One difference between the two shows was the relative importance of materials. At the Roca Gallery, there is an exploration of sinuous timber, effervescent metals, and glass handbags. Meanwhile, the ZHF’s show focused in on space, activity, and program. One of Hadid’s most materially complex projects—the Olympic Aquatics Centre, once referred to as “seductive béton brut” by architect and critic Peter Buchanan—is included, but the white, plastic, 3D-printed, monolithic form omits the hidden structural wizardry.
The curatorial team faced a significant challenge in mounting this show, as most of Zaha Hadid Architects’ archival collection is yet to be processed. Despite this, they’ve located formative projects like Leicester Square, Blue and Green Scrapers and the prismatic model for Habitable Bridge. The general ambition behind the show—to unearth new perspectives on Hadid’s relationship with London—was a success.

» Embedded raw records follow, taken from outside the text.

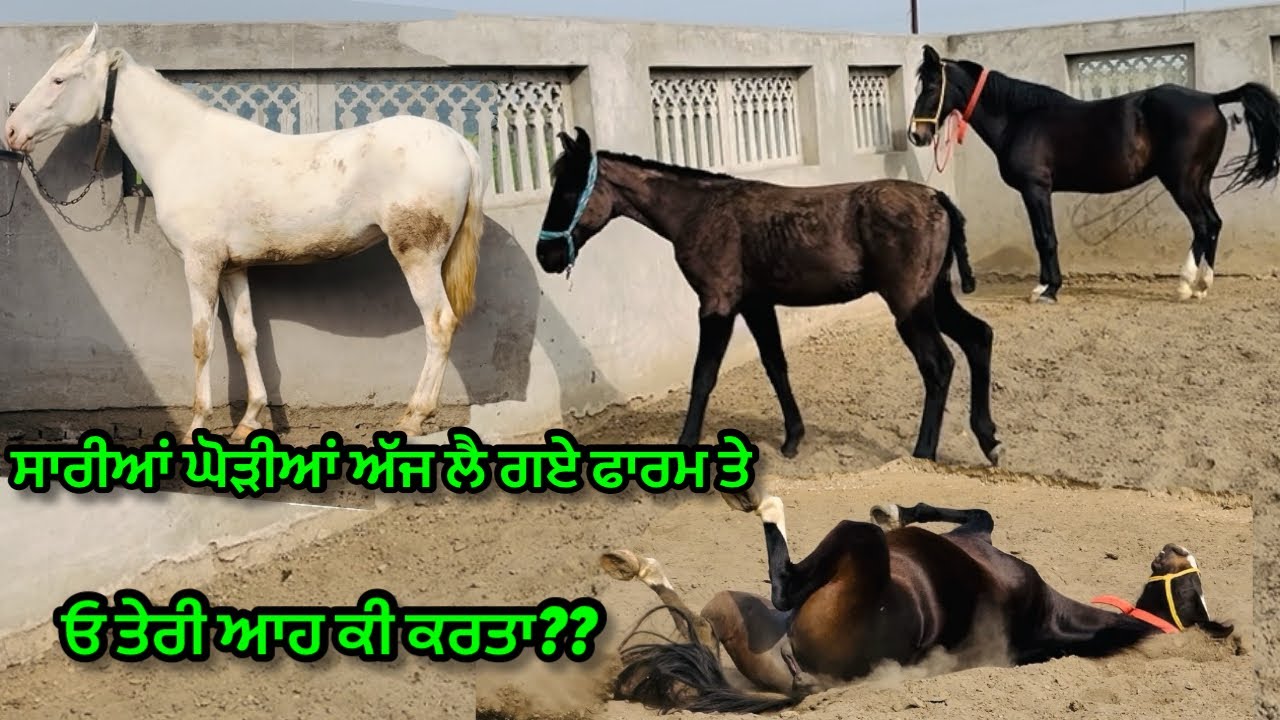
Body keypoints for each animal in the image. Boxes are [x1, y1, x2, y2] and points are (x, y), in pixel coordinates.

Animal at [4, 24, 486, 442]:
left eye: (58, 79)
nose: (11, 132)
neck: (182, 146)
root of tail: (461, 144)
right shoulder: (232, 268)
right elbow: (244, 338)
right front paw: (248, 421)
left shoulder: (200, 264)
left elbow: (202, 341)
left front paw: (196, 426)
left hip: (417, 255)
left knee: (439, 324)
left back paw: (413, 417)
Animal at [535, 127, 1001, 465]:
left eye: (568, 190)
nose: (545, 254)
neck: (700, 211)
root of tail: (935, 196)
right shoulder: (756, 305)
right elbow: (776, 365)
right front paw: (793, 438)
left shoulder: (718, 304)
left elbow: (703, 375)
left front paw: (686, 444)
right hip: (933, 297)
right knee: (978, 337)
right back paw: (988, 438)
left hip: (909, 305)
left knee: (937, 365)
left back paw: (923, 452)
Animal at [601, 485, 1236, 713]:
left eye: (1193, 591)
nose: (1176, 547)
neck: (1049, 615)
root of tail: (809, 682)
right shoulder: (978, 535)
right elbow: (979, 510)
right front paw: (897, 510)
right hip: (736, 613)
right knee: (701, 627)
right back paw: (635, 564)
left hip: (841, 559)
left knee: (785, 579)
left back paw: (754, 503)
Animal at [908, 44, 1280, 305]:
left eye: (931, 86)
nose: (916, 135)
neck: (1020, 118)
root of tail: (1211, 98)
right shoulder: (1036, 191)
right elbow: (1042, 237)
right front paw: (1045, 286)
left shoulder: (1036, 188)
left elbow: (1045, 238)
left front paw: (1047, 290)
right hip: (1199, 181)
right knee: (1214, 223)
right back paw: (1203, 286)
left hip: (1182, 182)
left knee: (1202, 225)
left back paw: (1185, 285)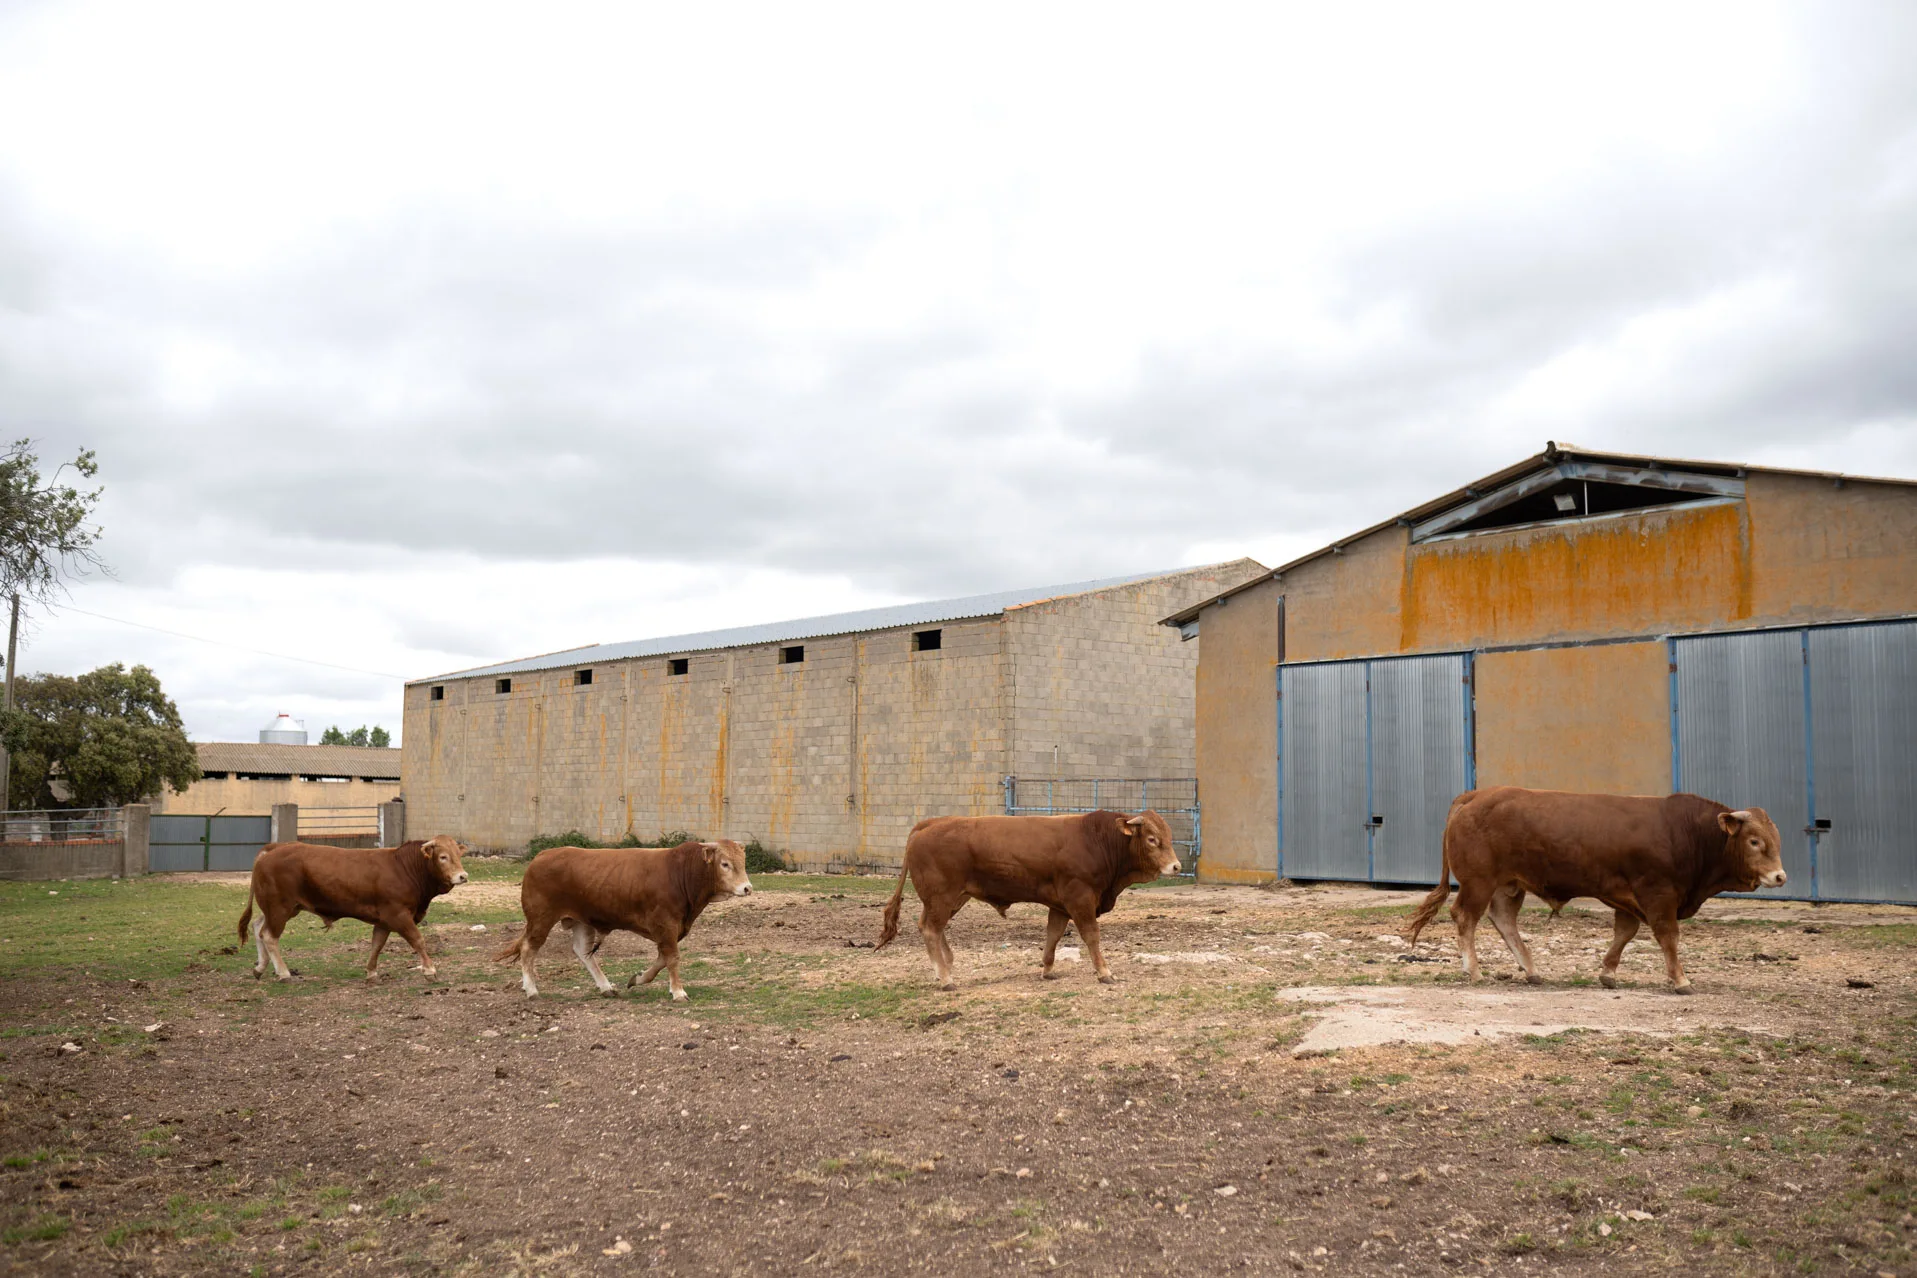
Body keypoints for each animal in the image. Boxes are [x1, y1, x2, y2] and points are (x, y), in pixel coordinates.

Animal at [237, 835, 469, 988]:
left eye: (459, 855)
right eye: (443, 857)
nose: (463, 876)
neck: (404, 868)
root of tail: (274, 848)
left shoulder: (384, 920)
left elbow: (377, 945)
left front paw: (371, 973)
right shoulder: (398, 915)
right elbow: (418, 940)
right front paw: (430, 970)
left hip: (281, 908)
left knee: (258, 926)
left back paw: (260, 967)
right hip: (280, 907)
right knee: (269, 935)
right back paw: (283, 972)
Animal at [498, 839, 751, 996]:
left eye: (743, 862)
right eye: (725, 864)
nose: (747, 888)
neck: (681, 872)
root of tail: (542, 855)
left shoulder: (671, 930)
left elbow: (661, 959)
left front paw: (637, 979)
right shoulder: (666, 925)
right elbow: (671, 958)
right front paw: (679, 991)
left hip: (581, 921)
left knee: (583, 952)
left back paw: (606, 987)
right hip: (541, 918)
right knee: (529, 948)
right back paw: (531, 990)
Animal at [874, 808, 1173, 988]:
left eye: (1167, 836)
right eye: (1151, 839)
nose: (1176, 866)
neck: (1097, 840)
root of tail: (930, 823)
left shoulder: (1060, 906)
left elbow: (1053, 935)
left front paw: (1047, 970)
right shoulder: (1080, 899)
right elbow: (1091, 936)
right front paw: (1104, 972)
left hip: (950, 899)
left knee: (933, 928)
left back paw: (944, 968)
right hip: (942, 897)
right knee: (931, 929)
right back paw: (946, 978)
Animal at [1403, 785, 1786, 996]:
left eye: (1774, 839)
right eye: (1754, 841)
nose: (1780, 876)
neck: (1685, 832)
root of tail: (1478, 795)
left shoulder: (1628, 898)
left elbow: (1625, 933)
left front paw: (1608, 973)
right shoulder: (1658, 893)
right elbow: (1668, 936)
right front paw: (1680, 979)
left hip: (1508, 885)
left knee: (1503, 920)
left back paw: (1531, 970)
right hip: (1478, 882)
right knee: (1465, 917)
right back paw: (1474, 970)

But there’s much more to be seen. Future episodes could study how the realization of Hadid’s swooping shapes changed construction methods or how the ideas incubated during Hadid’s student work in and on London influenced the practice’s approach to working in other contexts worldwide. Reimagining London should therefore be seen as a hint of the archival treasures likely to follow.
Josh Fenton, a trained designer, works in London as a writer and communications consultant.